Work task -
A picture-free, exact transcript of the entries below is required.

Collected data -
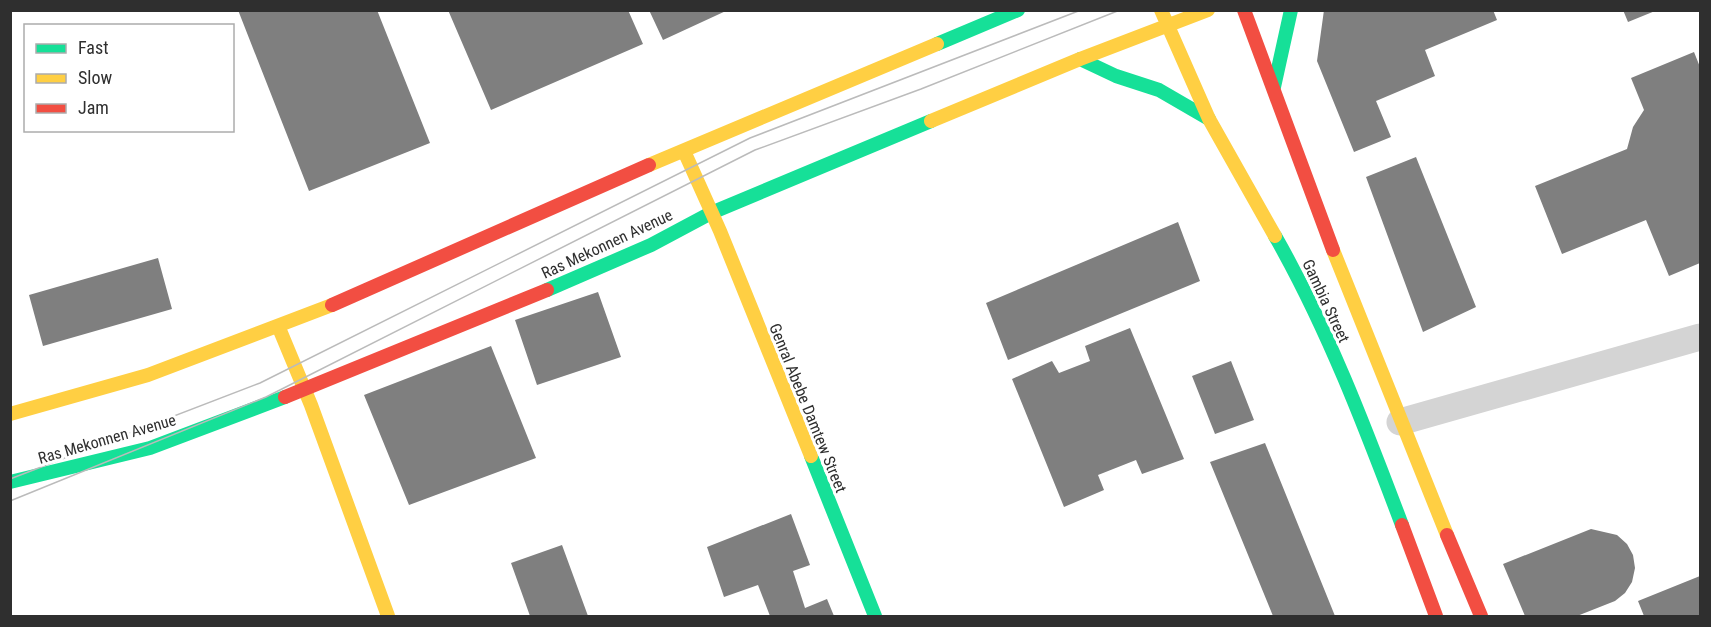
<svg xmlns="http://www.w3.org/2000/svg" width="1711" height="627" font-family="'Roboto Condensed',sans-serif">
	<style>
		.building { fill: #7f7f7f }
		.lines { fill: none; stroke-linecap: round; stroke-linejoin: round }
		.street { stroke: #d4d4d4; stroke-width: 27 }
		.fast { stroke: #16e098; stroke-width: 14 }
		.slow { stroke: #ffcf43; stroke-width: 14 }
		.jam { stroke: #f24e42; stroke-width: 14 }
		.tram { stroke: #bbb; stroke-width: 1.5 }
		.labels { text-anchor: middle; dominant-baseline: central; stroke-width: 6; stroke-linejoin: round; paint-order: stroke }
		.street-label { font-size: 16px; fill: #2f2f2f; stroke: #fff }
	</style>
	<rect width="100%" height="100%" fill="#fff"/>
	<!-- building -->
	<path class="building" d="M238,10H377L430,143L309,191Z
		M448,10H628L643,44L491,110Z
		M649,10H728L663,40Z
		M1324,10H1493L1497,20L1425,50L1435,76L1376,101L1391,137L1354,152L1317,61Z
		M1623,10H1655V11L1628,22Z
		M1694,52L1700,67V263L1669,276L1646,220L1562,254L1535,186L1627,149L1633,127L1644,110L1631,78Z
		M1416,157L1476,307L1423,332L1366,177Z
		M1178,222L1200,281L1008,360L986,303Z
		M158,258L172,309L43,346L29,295Z
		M598,292L621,357L537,385L515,320Z
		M1130,328L1184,459L1142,474L1136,460L1098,475L1104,490L1064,507L1012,379L1052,361L1059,373L1090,361L1085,346Z
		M491,346L536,458L409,505L364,395Z
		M1231,361L1254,420L1215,434L1192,376Z
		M1265,443L1335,616H1273L1210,462Z
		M791,514L810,565L793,571L805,608L827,599L834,616H770L758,585L724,597L707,547Z
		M1591,529L1617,535L1627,544L1633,555L1635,568L1632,582L1625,593L1615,601L1577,616H1525L1503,564Z
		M562,545L588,616H530L511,563Z
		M1700,576V616H1644L1638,601Z"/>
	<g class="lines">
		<!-- street -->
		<path class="street" d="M1400,422L1700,337"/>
		<!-- fast -->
		<path class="fast" d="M937,44L1018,10
			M1080,59L1116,76L1159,90L1209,119
			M1274,87L1291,10
			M1275,236C1327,327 1365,427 1402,525
			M547,290L651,245L711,213L931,121
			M811,456L875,616
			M10,482L150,448L285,397"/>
		<!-- slow -->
		<path class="slow" d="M1161,10L1209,119L1275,236
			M931,121L1080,59L1208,10
			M684,151L720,231L811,456
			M649,165L937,44
			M1333,250L1447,535
			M279,328L311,405L388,616
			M10,414L148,375L332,305"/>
		<!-- jam -->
		<path class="jam" d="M1244,10L1333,250
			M332,305L649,165
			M285,397L547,290
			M1402,525L1436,616
			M1447,535L1481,616"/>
		<!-- tram -->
		<path class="tram" d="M10,479L260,383L750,138L1081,10
			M10,501L266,397L755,150L921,89L1120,10"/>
	</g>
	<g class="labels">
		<!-- street labels -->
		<g class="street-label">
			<text transform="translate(607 244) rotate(-25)">Ras Mekonnen Avenue</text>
			<text transform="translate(1326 301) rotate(65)">Gambia Street</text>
			<text transform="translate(808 408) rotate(68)">Genral Abebe Damtew Street</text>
			<text transform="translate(107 439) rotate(-16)">Ras Mekonnen Avenue</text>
		</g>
	</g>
	<!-- border -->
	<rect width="1711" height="627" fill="none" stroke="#2f2f2f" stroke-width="24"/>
	<!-- legend -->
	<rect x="24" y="24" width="210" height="108" fill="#ffffff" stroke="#acacac" stroke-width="1.5"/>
	<rect x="36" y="44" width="30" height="9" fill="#16e098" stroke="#acacac" stroke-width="1.5"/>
	<text x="78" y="54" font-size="18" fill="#2f2f2f">Fast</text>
	<rect x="36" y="74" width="30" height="9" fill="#ffcf43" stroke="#acacac" stroke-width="1.5"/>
	<text x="78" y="84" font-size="18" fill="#2f2f2f">Slow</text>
	<rect x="36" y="104" width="30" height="9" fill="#f24e42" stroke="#acacac" stroke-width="1.5"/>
	<text x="78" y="114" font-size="18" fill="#2f2f2f">Jam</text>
</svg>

Final answer -
<svg xmlns="http://www.w3.org/2000/svg" width="1711" height="627" font-family="'Roboto Condensed',sans-serif">
	<style>
		.building { fill: #7f7f7f }
		.lines { fill: none; stroke-linecap: round; stroke-linejoin: round }
		.street { stroke: #d4d4d4; stroke-width: 27 }
		.fast { stroke: #16e098; stroke-width: 14 }
		.slow { stroke: #ffcf43; stroke-width: 14 }
		.jam { stroke: #f24e42; stroke-width: 14 }
		.tram { stroke: #bbb; stroke-width: 1.5 }
		.labels { text-anchor: middle; dominant-baseline: central; stroke-width: 6; stroke-linejoin: round; paint-order: stroke }
		.street-label { font-size: 16px; fill: #2f2f2f; stroke: #fff }
	</style>
	<rect width="100%" height="100%" fill="#fff"/>
	<!-- building -->
	<path class="building" d="M238,10H377L430,143L309,191Z
		M448,10H628L643,44L491,110Z
		M649,10H728L663,40Z
		M1324,10H1493L1497,20L1425,50L1435,76L1376,101L1391,137L1354,152L1317,61Z
		M1623,10H1655V11L1628,22Z
		M1694,52L1700,67V263L1669,276L1646,220L1562,254L1535,186L1627,149L1633,127L1644,110L1631,78Z
		M1416,157L1476,307L1423,332L1366,177Z
		M1178,222L1200,281L1008,360L986,303Z
		M158,258L172,309L43,346L29,295Z
		M598,292L621,357L537,385L515,320Z
		M1130,328L1184,459L1142,474L1136,460L1098,475L1104,490L1064,507L1012,379L1052,361L1059,373L1090,361L1085,346Z
		M491,346L536,458L409,505L364,395Z
		M1231,361L1254,420L1215,434L1192,376Z
		M1265,443L1335,616H1273L1210,462Z
		M791,514L810,565L793,571L805,608L827,599L834,616H770L758,585L724,597L707,547Z
		M1591,529L1617,535L1627,544L1633,555L1635,568L1632,582L1625,593L1615,601L1577,616H1525L1503,564Z
		M562,545L588,616H530L511,563Z
		M1700,576V616H1644L1638,601Z"/>
	<g class="lines">
		<!-- street -->
		<path class="street" d="M1400,422L1700,337"/>
		<!-- fast -->
		<path class="fast" d="M937,44L1018,10
			M1080,59L1116,76L1159,90L1209,119
			M1274,87L1291,10
			M1275,236C1327,327 1365,427 1402,525
			M547,290L651,245L711,213L931,121
			M811,456L875,616
			M10,482L150,448L285,397"/>
		<!-- slow -->
		<path class="slow" d="M1161,10L1209,119L1275,236
			M931,121L1080,59L1208,10
			M684,151L720,231L811,456
			M649,165L937,44
			M1333,250L1447,535
			M279,328L311,405L388,616
			M10,414L148,375L332,305"/>
		<!-- jam -->
		<path class="jam" d="M1244,10L1333,250
			M332,305L649,165
			M285,397L547,290
			M1402,525L1436,616
			M1447,535L1481,616"/>
		<!-- tram -->
		<path class="tram" d="M10,479L260,383L750,138L1081,10
			M10,501L266,397L755,150L921,89L1120,10"/>
	</g>
	<g class="labels">
		<!-- street labels -->
		<g class="street-label">
			<text transform="translate(607 244) rotate(-25)">Ras Mekonnen Avenue</text>
			<text transform="translate(1326 301) rotate(65)">Gambia Street</text>
			<text transform="translate(808 408) rotate(68)">Genral Abebe Damtew Street</text>
			<text transform="translate(107 439) rotate(-16)">Ras Mekonnen Avenue</text>
		</g>
	</g>
	<!-- border -->
	<rect width="1711" height="627" fill="none" stroke="#2f2f2f" stroke-width="24"/>
	<!-- legend -->
	<rect x="24" y="24" width="210" height="108" fill="#ffffff" stroke="#acacac" stroke-width="1.5"/>
	<rect x="36" y="44" width="30" height="9" fill="#16e098" stroke="#acacac" stroke-width="1.5"/>
	<text x="78" y="54" font-size="18" fill="#2f2f2f">Fast</text>
	<rect x="36" y="74" width="30" height="9" fill="#ffcf43" stroke="#acacac" stroke-width="1.5"/>
	<text x="78" y="84" font-size="18" fill="#2f2f2f">Slow</text>
	<rect x="36" y="104" width="30" height="9" fill="#f24e42" stroke="#acacac" stroke-width="1.5"/>
	<text x="78" y="114" font-size="18" fill="#2f2f2f">Jam</text>
</svg>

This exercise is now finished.